Treasurer Hockey ruled out only one spending reduction—on the military. He brushed aside the report’s vague suggestion that defence spending be reviewed, and reiterated the government’s pledge to increase it to 2 percent of gross domestic product—which will raise the military’s annual budget from $25.4 billion to $36.4 billion by 2024. This underscores Canberra’s commitment to meeting Washington’s demands that it boost military outlays as part of the US “pivot” to Asia, aimed at encircling and confronting China.

The audit report admits that there is no short-term “budget emergency” to justify its savage cuts. According to the International Monetary Fund, Australia’s net government debt of about 11 percent of gross domestic product is one of the lowest among developed countries, and far below Japan’s debt-to-GDP ratio of 237 percent and the US’s 107 percent. Rather, its recommendations are driven by the rapacious demands of the financial markets for the slashing of government spending and the further lowering of corporate and income taxes on the wealthy.

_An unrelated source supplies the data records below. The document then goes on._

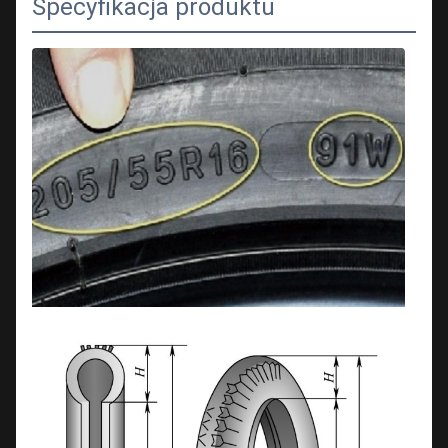
Specyfikacja produktu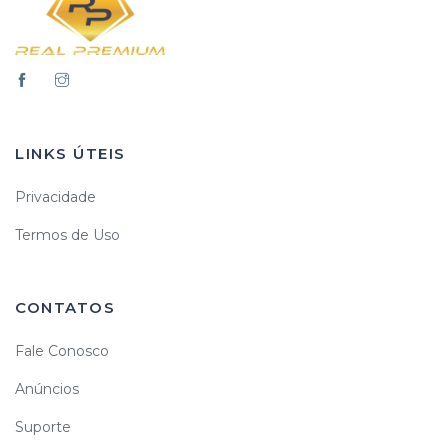
LINKS ÚTEIS
Privacidade
Termos de Uso
CONTATOS
Fale Conosco
Anúncios
Suporte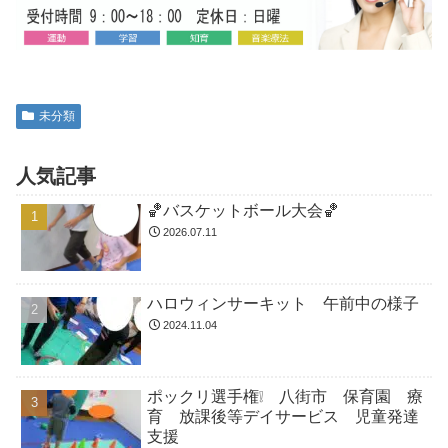
未分類
人気記事
🏀バスケットボール大会🏀
2026.07.11
ハロウィンサーキット 午前中の様子
2024.11.04
ポックリ選手権❕ 八街市 保育園 療
育 放課後等デイサービス 児童発達
支援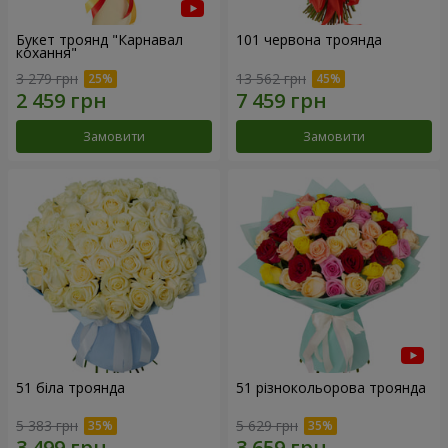
Букет троянд "Карнавал
101 червона троянда
кохання"
3 279 грн
13 562 грн
Замовити
Замовити
51 біла троянда
51 різнокольорова троянда
5 383 грн
5 629 грн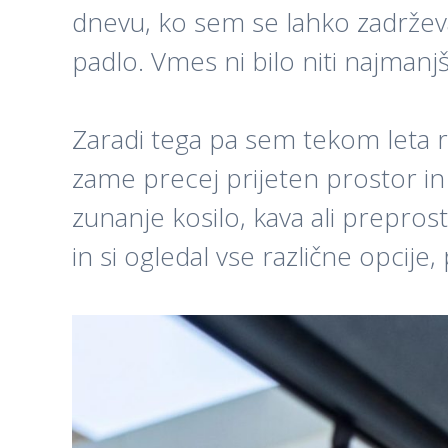
dnevu, ko sem se lahko zadrževal
padlo. Vmes ni bilo niti najmanj
Zaradi tega pa sem tekom leta ra
zame precej prijeten prostor in s
zunanje kosilo, kava ali prepros
in si ogledal vse različne opcije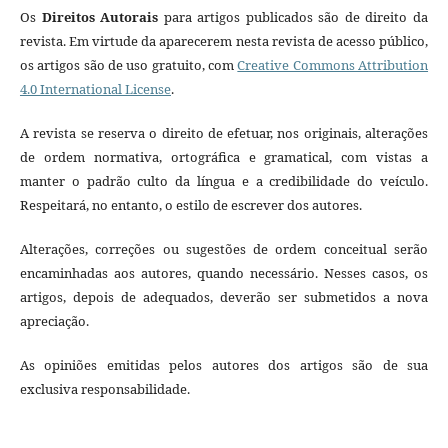
Os
Direitos Autorais
para artigos publicados são de direito da
revista. Em virtude da aparecerem nesta revista de acesso público,
os artigos são de uso gratuito, com
Creative Commons Attribution
4.0 International License
.
A revista se reserva o direito de efetuar, nos originais, alterações
de ordem normativa, ortográfica e gramatical, com vistas a
manter o padrão culto da língua e a credibilidade do veículo.
Respeitará, no entanto, o estilo de escrever dos autores.
Alterações, correções ou sugestões de ordem conceitual serão
encaminhadas aos autores, quando necessário. Nesses casos, os
artigos, depois de adequados, deverão ser submetidos a nova
apreciação.
As opiniões emitidas pelos autores dos artigos são de sua
exclusiva responsabilidade.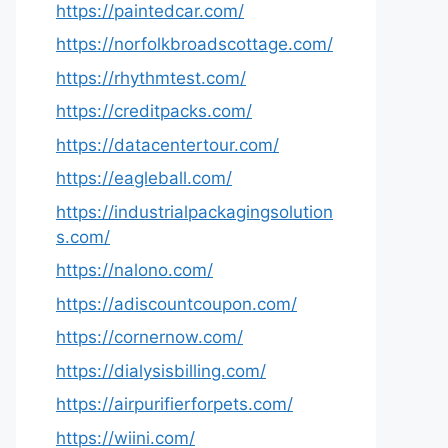
https://paintedcar.com/
https://norfolkbroadscottage.com/
https://rhythmtest.com/
https://creditpacks.com/
https://datacentertour.com/
https://eagleball.com/
https://industrialpackagingsolution
s.com/
https://nalono.com/
https://adiscountcoupon.com/
https://cornernow.com/
https://dialysisbilling.com/
https://airpurifierforpets.com/
https://wiini.com/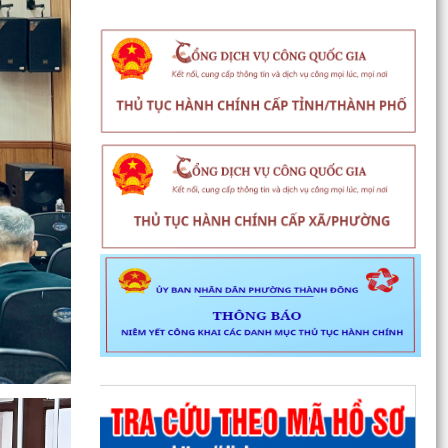
CB1000...
Kết quả Kỳ họp thứ 3 HĐND thành phố Hải
Phòng khóa XIV, nhiệm kỳ 2021 - 2026
Khai thác tài liệu số và Chatbox AI trợi giúp pháp
luật
Đẩy mạnh tuyên truyền thực hiện Chương trình
hành động của Thành ủy về xây dựng và hoàn
thiện nhà...
Tăng cường các giải pháp đấu tranh, ngăn chặn
và xử lý hành vi xâm phạm quyền sở hữu trí tuệ
trên...
Ủy ban nhân dân phường Thành Đông thông
báo về việc chấm dứt hoạt động kinh doanh tại
Chợ tạm Chi...
Đảng ủy phường Thành Đông đẩy mạnh tuyên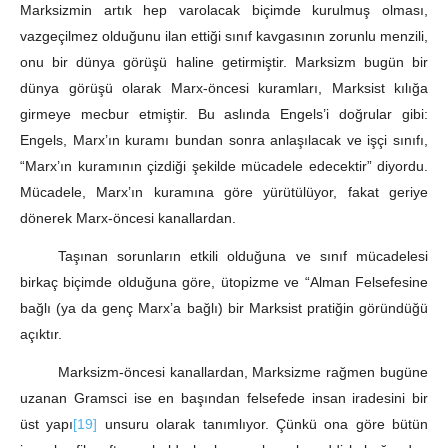
Marksizmin artık hep varolacak biçimde kurulmuş olması,
vazgeçilmez olduğunu ilan ettiği sınıf kavgasının zorunlu menzili,
onu bir dünya görüşü haline getirmiştir. Marksizm bugün bir
dünya görüşü olarak Marx-öncesi kuramları, Marksist kılığa
girmeye mecbur etmiştir. Bu aslında Engels’i doğrular gibi:
Engels, Marx’ın kuramı bundan sonra anlaşılacak ve işçi sınıfı,
“Marx’ın kuramının çizdiği şekilde mücadele edecektir” diyordu.
Mücadele, Marx’ın kuramına göre yürütülüyor, fakat geriye
dönerek Marx-öncesi kanallardan.
Taşınan sorunların etkili olduğuna ve sınıf mücadelesi
birkaç biçimde olduğuna göre, ütopizme ve “Alman Felsefesine
bağlı (ya da genç Marx’a bağlı) bir Marksist pratiğin göründüğü
açıktır.
Marksizm-öncesi kanallardan, Marksizme rağmen bugüne
uzanan Gramsci ise en başından felsefede insan iradesini bir
üst yapı
[19]
unsuru olarak tanımlıyor. Çünkü ona göre bütün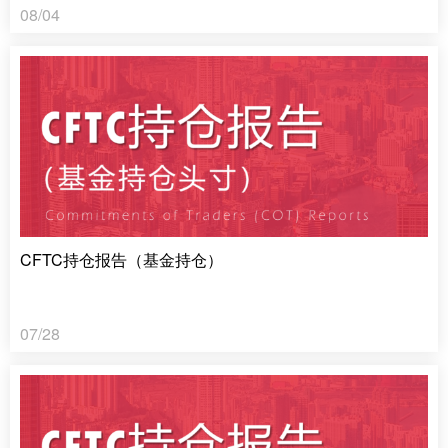
08/04
CFTC持仓报告（基金持仓）
07/28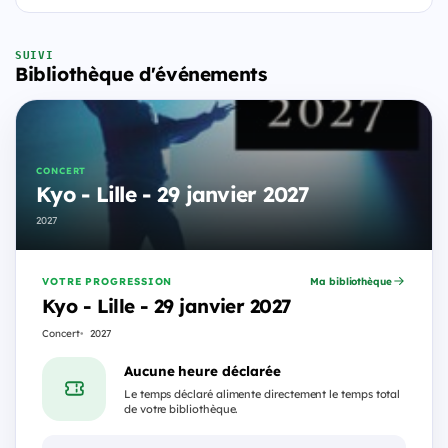
SUIVI
Bibliothèque d'événements
CONCERT
Kyo - Lille - 29 janvier 2027
2027
VOTRE PROGRESSION
Ma bibliothèque
Kyo - Lille - 29 janvier 2027
Concert
2027
Aucune heure déclarée
Le temps déclaré alimente directement le temps total
de votre bibliothèque.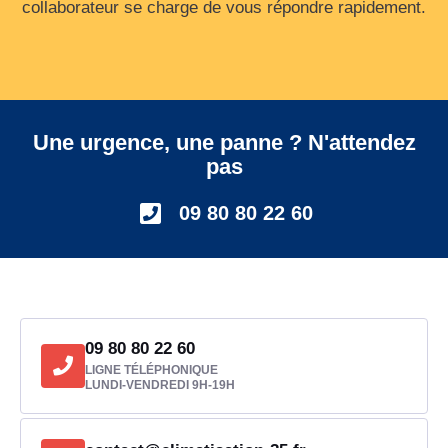
collaborateur se charge de vous répondre rapidement.
Une urgence, une panne ? N'attendez
pas
09 80 80 22 60
09 80 80 22 60
LIGNE TÉLÉPHONIQUE
LUNDI-VENDREDI 9H-19H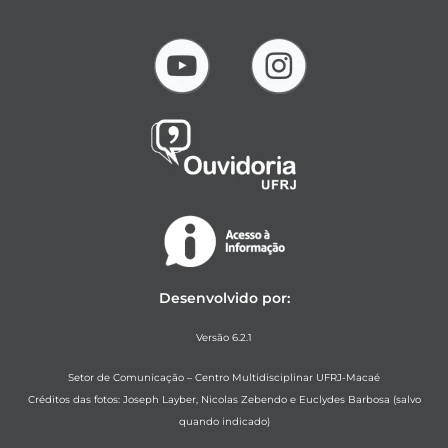
Desenvolvido por:
Versão 6.2.1
Setor de Comunicação – Centro Multidisciplinar UFRJ-Macaé
Créditos das fotos: Joseph Layber, Nicolas Zebendo e Euclydes Barbosa (salvo
quando indicado)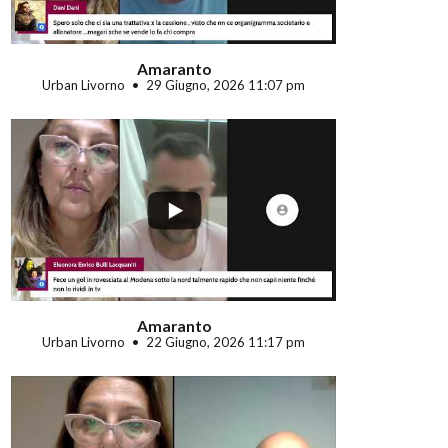
Amaranto
Urban Livorno
29 Giugno, 2026 11:07 pm
...
Amaranto
Urban Livorno
22 Giugno, 2026 11:17 pm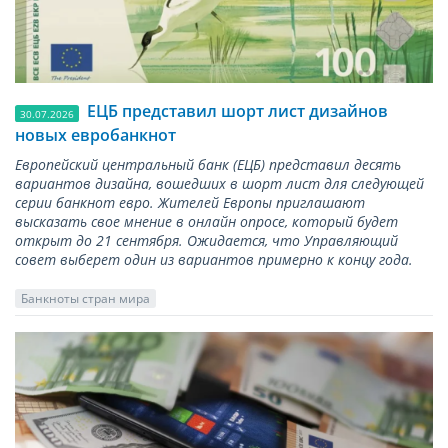
ЕЦБ представил шорт лист дизайнов
30.07.2026
новых евробанкнот
Европейский центральный банк (ЕЦБ) представил десять
вариантов дизайна, вошедших в шорт лист для следующей
серии банкнот евро. Жителей Европы приглашают
высказать свое мнение в онлайн опросе, который будет
открыт до 21 сентября. Ожидается, что Управляющий
совет выберет один из вариантов примерно к концу года.
Банкноты стран мира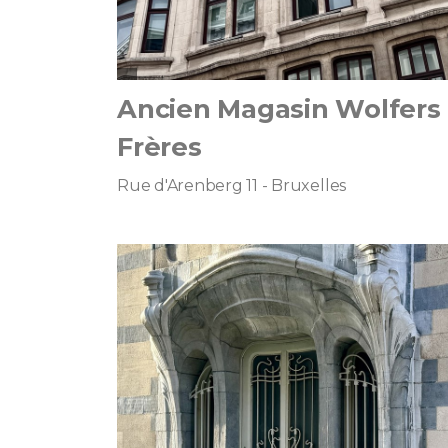
Ancien Magasin Wolfers
Frères
Rue d'Arenberg 11 - Bruxelles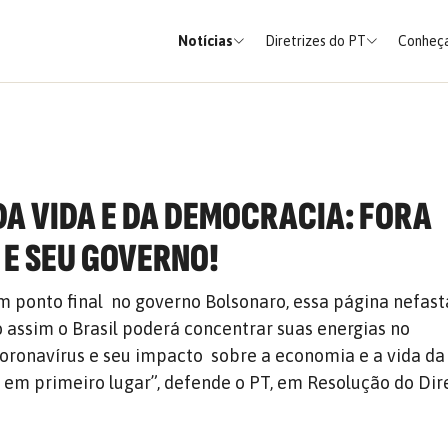
Notícias
Diretrizes do PT
Conheça
DA VIDA E DA DEMOCRACIA: FORA
E SEU GOVERNO!
um ponto final no governo Bolsonaro, essa página nefast
Só assim o Brasil poderá concentrar suas energias no
oronavírus e seu impacto sobre a economia e a vida da
em primeiro lugar”, defende o PT, em Resolução do Dir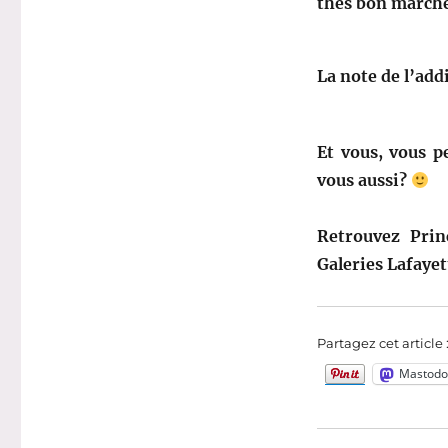
thés bon marché
La note de l’add
Et vous, vous p
vous aussi?
Retrouvez Prin
Galeries Lafayet
Partagez cet article 
Mastodo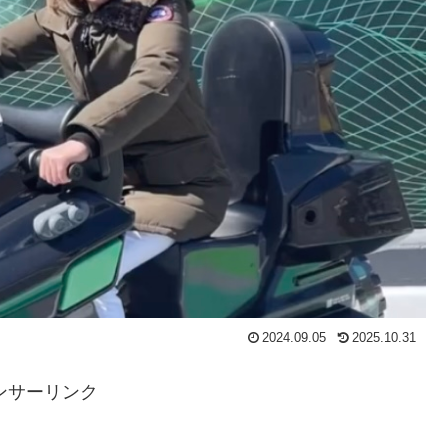
2024.09.05
2025.10.31
ンサーリンク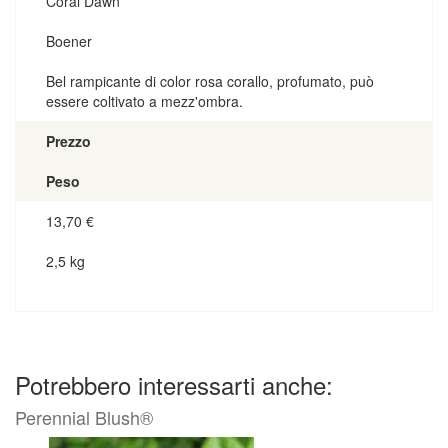
Coral Dawn
Boener
Bel rampicante di color rosa corallo, profumato, può
essere coltivato a mezz'ombra.
Prezzo
Peso
13,70
€
2,5 kg
Potrebbero interessarti anche:
Perennial Blush®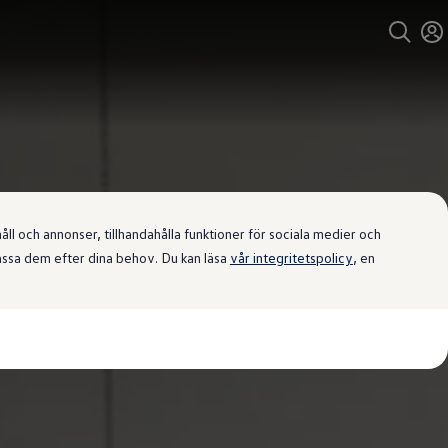
l och annonser, tillhandahålla funktioner för sociala medier och
passa dem efter dina behov. Du kan läsa
vår integritetspolicy
, en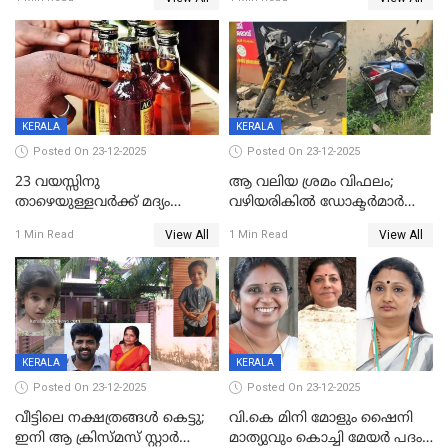
59 വർഷം തടവും 90,൦൦൦ രൂപ
കണ്ടെത്താൻ ഇന്ന് കോർ
പിഴയും ശിക്ഷ
കമ്മിറ്റി കൂടിയില്ല';
അതൃപ്തിയുമായി ദീപ്തി മേരി
വർഗീസ്
KERALA
KERALA
Posted On 23-12-2025
Posted On 23-12-2025
23 വയസ്സിനു
ആ വലിയ ശ്രമം വിഫലം;
താഴെയുള്ളവർക്ക് മദ്യം
വഴിയരികില്‍ ‌ഡോക്ടര്‍മാര്‍
നൽകിയതിനെതിരെ കർശന
ശസ്ത്രക്രിയ നടത്തിയ ലിനു
View All
View All
1 Min Read
1 Min Read
നടപടി;സ്ഥാപനങ്ങൾക്കെതിരെ
മരണത്തിന് കീഴടങ്ങി
രണ്ട് കേസുകൾ
KERALA
KERALA
Posted On 23-12-2025
Posted On 23-12-2025
വീട്ടിലെ നക്ഷത്രങ്ങൾ കെട്ടു;
വി.കെ മിനി മോളും ഷൈനി
ഇനി ആ ക്രിസ്മസ് സ്റ്റാർ
മാത്യുവും കൊച്ചി മേയർ പദം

The response of Labor, whose previous Greens-backed minority government began the process of imposing austerity on the working class, was entirely two-faced. In a desperate bid to recover some electoral support, Labor leader Bill Shorten denounced the report as “written by big business, for big business.” Meanwhile, Labor’s shadow treasurer, Chris Bowen, reassured the Australian Financial Review of his party’s cost-cutting credentials, rejecting claims that the Labor government missed its 2 percent cap on spending increases—a cap that cut government outlays in real terms in 2012–13 for the first time in the post-World War II period.

Greens Deputy Leader, Adam Bandt said the report was the end of “Australian egalitarianism” and a recipe for “a divided Australia, where the poor and low-paid workers are thrown to the wolves.” He and other Greens leaders said nothing about their partnership in the former Labor government, which threw tens of thousands of workers and welfare recipients “to the wolves,” imposed staggering levels of social inequality and did everything it could to deliver the dictates of the corporate elite, before being thrown out of office in a landslide as a result.